When training an XGBoost model for binary or multi-class classification tasks, the classification error rate is a straightforward and intuitive evaluation metric.
The “error” metric in XGBoost measures the proportion of incorrectly classified instances.
By setting eval_metric='error', you can monitor your model’s performance during training and enable early stopping to prevent overfitting. This metric is particularly useful when you want to minimize the overall misclassification rate.
Here’s an example of how to use the “error” metric with XGBoost and scikit-learn:
from sklearn.datasets import make_classification
from sklearn.model_selection import train_test_split
from xgboost import XGBClassifier
import matplotlib.pyplot as plt
# Generate a synthetic binary classification dataset
X, y = make_classification(n_samples=1000, n_classes=2, n_features=10, random_state=42)
X_train, X_test, y_train, y_test = train_test_split(X, y, test_size=0.2, random_state=42)
# Create an XGBClassifier with "error" as the evaluation metric
model = XGBClassifier(n_estimators=100, eval_metric='error', early_stopping_rounds=10, random_state=42)
# Train the model with early stopping
model.fit(X_train, y_train, eval_set=[(X_test, y_test)])
# Retrieve the error rate values from the training process
results = model.evals_result()
epochs = len(results['validation_0']['error'])
x_axis = range(0, epochs)
# Plot the error rate values
plt.figure()
plt.plot(x_axis, results['validation_0']['error'], label='Test')
plt.legend()
plt.xlabel('Number of Boosting Rounds')
plt.ylabel('Error Rate')
plt.title('XGBoost Classification Error Performance')
plt.show()
In this example, we generate a synthetic binary classification dataset using scikit-learn’s make_classification function. We then split the data into training and testing sets.
We create an instance of XGBClassifier and set eval_metric='error' to specify the classification error rate as the evaluation metric. We also set early_stopping_rounds=10 to enable early stopping if the error rate doesn’t improve for 10 consecutive rounds.

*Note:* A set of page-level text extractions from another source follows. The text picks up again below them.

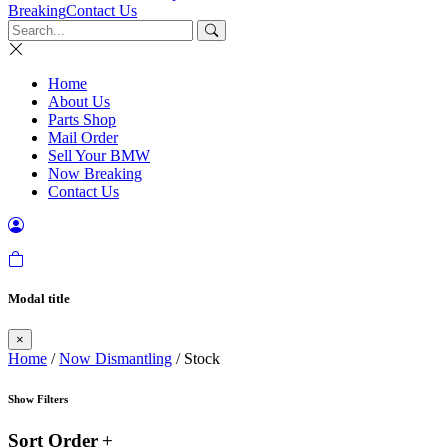
Breaking
Contact Us
Home
About Us
Parts Shop
Mail Order
Sell Your BMW
Now Breaking
Contact Us
Modal title
×
Home
/
Now Dismantling
/ Stock
Show Filters
Sort Order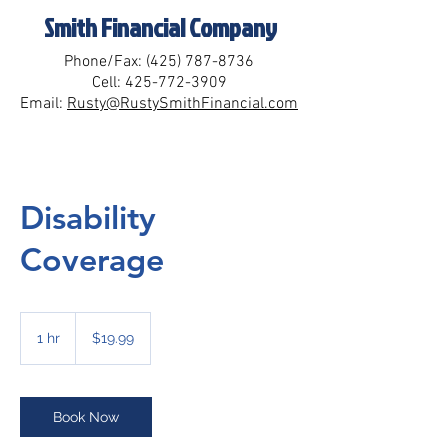
Smith Financial Company
Phone/Fax:
(425) 787-8736
Cell:
425-772-3909
Email:
Rusty@RustySmithFinancial.com
Disability
Coverage
19.99
US
1 hr
1
$19.99
dollars
h
Book Now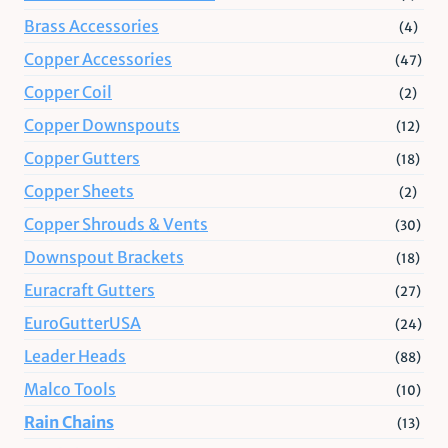
Brass Accessories
(4)
Copper Accessories
(47)
Copper Coil
(2)
Copper Downspouts
(12)
Copper Gutters
(18)
Copper Sheets
(2)
Copper Shrouds & Vents
(30)
Downspout Brackets
(18)
Euracraft Gutters
(27)
EuroGutterUSA
(24)
Leader Heads
(88)
Malco Tools
(10)
Rain Chains
(13)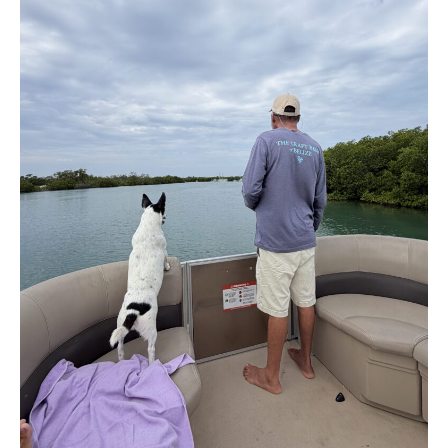
Belize
to
California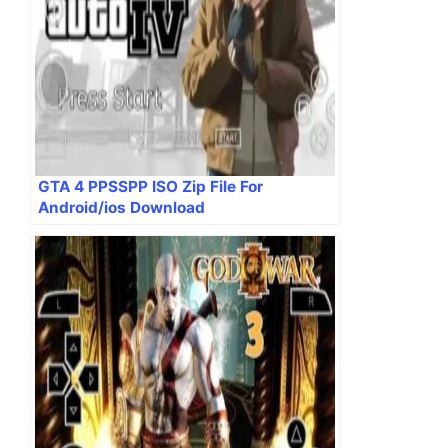
GTA 4 PPSSPP ISO Zip File For
Android/ios Download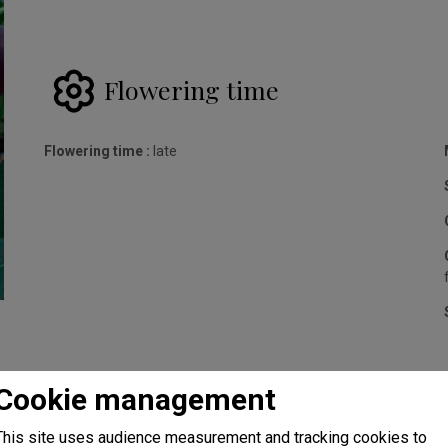
Flowering time
Flowering time :
late
Cookie management
This site uses audience measurement and tracking cookies to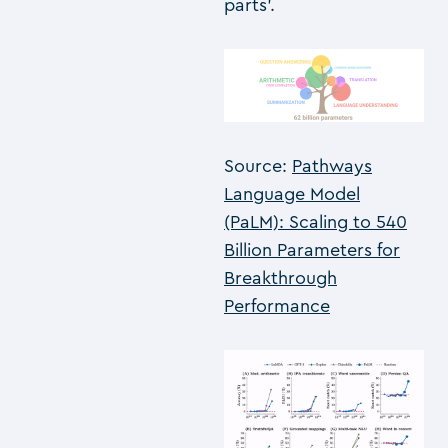
parts’.
Source:
Pathways
Language Model
(PaLM): Scaling to 540
Billion Parameters for
Breakthrough
Performance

During training, we pass the testing set as the eval_set to monitor the model’s performance on unseen data. After training, we retrieve the error rate values using the evals_result() method.
Finally, we plot the error rate values against the number of boosting rounds to visualize the model’s performance during training. This plot helps us assess whether the model is overfitting or underfitting and determines the optimal number of boosting rounds.
By using the “error” metric, we can easily monitor the model’s classification performance, prevent overfitting through early stopping, and select the best model based on the lowest error rate.